#### EXERCISE INPUT:
┌──
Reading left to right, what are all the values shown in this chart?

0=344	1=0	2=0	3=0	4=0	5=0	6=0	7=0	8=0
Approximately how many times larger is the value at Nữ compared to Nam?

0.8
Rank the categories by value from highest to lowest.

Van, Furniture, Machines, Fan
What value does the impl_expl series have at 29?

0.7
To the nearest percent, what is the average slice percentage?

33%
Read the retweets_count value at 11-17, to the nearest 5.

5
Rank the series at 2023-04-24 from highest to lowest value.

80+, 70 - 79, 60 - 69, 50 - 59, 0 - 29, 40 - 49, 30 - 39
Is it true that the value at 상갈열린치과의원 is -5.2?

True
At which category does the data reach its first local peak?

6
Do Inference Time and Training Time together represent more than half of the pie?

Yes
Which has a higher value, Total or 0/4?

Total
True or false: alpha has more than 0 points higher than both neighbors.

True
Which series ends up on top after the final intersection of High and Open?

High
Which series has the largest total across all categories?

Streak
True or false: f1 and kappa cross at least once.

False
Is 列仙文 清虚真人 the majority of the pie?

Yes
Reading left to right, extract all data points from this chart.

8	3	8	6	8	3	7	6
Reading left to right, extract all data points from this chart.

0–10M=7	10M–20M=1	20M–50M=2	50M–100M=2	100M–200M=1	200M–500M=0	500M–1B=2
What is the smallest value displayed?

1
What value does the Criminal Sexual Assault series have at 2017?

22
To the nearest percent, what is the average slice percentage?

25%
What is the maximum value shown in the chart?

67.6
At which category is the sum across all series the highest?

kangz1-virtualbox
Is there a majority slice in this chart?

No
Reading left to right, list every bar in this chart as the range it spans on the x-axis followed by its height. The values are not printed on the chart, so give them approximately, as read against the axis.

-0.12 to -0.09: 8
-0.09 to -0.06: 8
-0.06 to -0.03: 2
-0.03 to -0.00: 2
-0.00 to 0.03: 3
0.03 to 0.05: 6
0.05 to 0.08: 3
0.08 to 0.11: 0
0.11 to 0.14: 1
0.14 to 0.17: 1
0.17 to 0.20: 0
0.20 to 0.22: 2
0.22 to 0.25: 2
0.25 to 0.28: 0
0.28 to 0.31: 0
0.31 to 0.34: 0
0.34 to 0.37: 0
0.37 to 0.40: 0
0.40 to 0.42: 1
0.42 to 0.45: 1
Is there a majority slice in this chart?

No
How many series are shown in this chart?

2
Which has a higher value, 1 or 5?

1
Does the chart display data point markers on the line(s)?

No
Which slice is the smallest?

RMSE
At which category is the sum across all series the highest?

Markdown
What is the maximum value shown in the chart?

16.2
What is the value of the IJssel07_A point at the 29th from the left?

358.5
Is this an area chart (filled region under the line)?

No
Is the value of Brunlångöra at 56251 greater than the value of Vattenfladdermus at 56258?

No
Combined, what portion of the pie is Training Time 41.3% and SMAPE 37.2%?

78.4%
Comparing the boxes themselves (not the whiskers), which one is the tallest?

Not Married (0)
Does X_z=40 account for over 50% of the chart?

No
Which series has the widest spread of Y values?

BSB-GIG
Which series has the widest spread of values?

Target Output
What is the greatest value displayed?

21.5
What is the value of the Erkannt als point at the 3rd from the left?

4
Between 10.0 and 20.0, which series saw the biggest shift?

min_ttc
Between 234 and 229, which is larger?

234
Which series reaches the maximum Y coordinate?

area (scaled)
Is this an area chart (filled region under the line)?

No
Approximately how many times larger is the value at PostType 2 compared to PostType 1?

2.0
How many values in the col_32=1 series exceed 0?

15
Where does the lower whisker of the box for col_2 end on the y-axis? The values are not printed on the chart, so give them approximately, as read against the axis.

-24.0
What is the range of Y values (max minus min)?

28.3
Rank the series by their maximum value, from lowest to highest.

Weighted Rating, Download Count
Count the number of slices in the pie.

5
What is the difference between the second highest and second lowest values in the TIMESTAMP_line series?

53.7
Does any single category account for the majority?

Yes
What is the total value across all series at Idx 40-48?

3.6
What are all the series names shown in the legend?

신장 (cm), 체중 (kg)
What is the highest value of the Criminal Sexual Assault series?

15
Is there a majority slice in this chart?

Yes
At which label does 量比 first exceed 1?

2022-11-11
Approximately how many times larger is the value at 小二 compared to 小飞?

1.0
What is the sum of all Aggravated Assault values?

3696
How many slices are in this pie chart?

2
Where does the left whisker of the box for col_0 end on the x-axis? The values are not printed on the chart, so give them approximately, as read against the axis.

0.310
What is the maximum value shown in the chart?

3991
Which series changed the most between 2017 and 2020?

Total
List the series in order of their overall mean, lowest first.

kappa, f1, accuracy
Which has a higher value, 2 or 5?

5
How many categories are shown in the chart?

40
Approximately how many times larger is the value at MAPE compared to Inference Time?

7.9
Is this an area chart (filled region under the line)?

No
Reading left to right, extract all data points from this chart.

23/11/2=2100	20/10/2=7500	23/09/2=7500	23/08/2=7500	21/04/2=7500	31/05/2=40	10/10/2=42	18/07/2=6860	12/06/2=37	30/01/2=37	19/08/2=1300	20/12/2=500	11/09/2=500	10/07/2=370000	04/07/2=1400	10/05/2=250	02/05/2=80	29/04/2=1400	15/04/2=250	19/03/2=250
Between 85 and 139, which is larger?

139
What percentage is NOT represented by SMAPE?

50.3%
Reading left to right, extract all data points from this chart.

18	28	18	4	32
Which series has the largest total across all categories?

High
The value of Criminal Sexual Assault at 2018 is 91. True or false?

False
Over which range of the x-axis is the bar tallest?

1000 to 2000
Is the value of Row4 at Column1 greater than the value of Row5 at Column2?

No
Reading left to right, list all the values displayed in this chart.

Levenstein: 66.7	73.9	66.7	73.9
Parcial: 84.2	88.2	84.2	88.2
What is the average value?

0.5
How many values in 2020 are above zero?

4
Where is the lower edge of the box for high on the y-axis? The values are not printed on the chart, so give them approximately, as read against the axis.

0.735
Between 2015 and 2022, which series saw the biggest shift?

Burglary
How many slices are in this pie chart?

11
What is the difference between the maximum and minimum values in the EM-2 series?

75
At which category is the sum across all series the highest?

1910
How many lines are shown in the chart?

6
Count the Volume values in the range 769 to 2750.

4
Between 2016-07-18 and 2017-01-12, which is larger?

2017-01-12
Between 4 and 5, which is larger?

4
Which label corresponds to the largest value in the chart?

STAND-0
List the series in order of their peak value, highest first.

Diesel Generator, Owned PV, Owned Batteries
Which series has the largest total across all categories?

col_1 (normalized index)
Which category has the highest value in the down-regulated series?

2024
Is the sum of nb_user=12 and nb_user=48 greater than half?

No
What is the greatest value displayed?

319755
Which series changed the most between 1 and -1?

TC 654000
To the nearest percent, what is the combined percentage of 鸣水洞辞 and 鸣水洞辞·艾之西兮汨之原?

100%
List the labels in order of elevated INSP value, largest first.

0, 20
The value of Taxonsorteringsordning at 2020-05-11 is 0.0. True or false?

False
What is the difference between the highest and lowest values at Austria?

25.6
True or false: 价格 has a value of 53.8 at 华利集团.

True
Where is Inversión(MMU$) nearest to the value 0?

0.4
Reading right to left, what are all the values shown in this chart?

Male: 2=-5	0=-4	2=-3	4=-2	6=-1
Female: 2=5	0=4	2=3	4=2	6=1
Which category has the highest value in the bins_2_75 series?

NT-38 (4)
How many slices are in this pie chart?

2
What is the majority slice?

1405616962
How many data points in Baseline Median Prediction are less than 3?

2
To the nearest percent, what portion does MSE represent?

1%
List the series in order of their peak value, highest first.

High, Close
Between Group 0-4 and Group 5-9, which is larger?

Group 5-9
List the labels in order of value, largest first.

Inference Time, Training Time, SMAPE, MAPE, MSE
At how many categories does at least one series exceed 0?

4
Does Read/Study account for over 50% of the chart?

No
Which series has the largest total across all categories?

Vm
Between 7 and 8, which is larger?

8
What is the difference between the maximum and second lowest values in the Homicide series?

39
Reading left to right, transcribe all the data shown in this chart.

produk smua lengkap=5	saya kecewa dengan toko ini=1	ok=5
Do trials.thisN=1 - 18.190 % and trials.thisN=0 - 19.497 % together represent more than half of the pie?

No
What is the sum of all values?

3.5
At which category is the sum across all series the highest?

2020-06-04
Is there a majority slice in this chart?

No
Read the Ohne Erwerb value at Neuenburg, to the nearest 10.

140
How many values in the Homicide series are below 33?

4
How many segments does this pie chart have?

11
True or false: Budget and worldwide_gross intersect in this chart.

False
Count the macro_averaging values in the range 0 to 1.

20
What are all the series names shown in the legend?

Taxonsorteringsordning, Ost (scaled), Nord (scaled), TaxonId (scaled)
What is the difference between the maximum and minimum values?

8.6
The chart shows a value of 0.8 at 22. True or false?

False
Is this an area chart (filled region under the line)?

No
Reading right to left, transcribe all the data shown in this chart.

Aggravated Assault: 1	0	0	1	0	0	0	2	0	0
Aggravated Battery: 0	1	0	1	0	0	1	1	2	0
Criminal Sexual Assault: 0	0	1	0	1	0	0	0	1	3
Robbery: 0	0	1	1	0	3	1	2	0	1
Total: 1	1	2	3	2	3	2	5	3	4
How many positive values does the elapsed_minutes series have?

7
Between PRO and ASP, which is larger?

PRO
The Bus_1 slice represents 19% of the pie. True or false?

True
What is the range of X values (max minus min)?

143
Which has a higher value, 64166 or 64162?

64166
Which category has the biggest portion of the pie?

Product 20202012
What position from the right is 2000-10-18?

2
└──
Reproduce the part of the records that opens with the line containing "Inference Time, Training" and closes with the line containing "The Bus_1 slice", swapping "pie" for "circle" each time it occurs and leaving everything else unchanged.

Inference Time, Training Time, SMAPE, MAPE, MSE
At how many categories does at least one series exceed 0?

4
Does Read/Study account for over 50% of the chart?

No
Which series has the largest total across all categories?

Vm
Between 7 and 8, which is larger?

8
What is the difference between the maximum and second lowest values in the Homicide series?

39
Reading left to right, transcribe all the data shown in this chart.

produk smua lengkap=5	saya kecewa dengan toko ini=1	ok=5
Do trials.thisN=1 - 18.190 % and trials.thisN=0 - 19.497 % together represent more than half of the circle?

No
What is the sum of all values?

3.5
At which category is the sum across all series the highest?

2020-06-04
Is there a majority slice in this chart?

No
Read the Ohne Erwerb value at Neuenburg, to the nearest 10.

140
How many values in the Homicide series are below 33?

4
How many segments does this circle chart have?

11
True or false: Budget and worldwide_gross intersect in this chart.

False
Count the macro_averaging values in the range 0 to 1.

20
What are all the series names shown in the legend?

Taxonsorteringsordning, Ost (scaled), Nord (scaled), TaxonId (scaled)
What is the difference between the maximum and minimum values?

8.6
The chart shows a value of 0.8 at 22. True or false?

False
Is this an area chart (filled region under the line)?

No
Reading right to left, transcribe all the data shown in this chart.

Aggravated Assault: 1	0	0	1	0	0	0	2	0	0
Aggravated Battery: 0	1	0	1	0	0	1	1	2	0
Criminal Sexual Assault: 0	0	1	0	1	0	0	0	1	3
Robbery: 0	0	1	1	0	3	1	2	0	1
Total: 1	1	2	3	2	3	2	5	3	4
How many positive values does the elapsed_minutes series have?

7
Between PRO and ASP, which is larger?

PRO
The Bus_1 slice represents 19% of the circle. True or false?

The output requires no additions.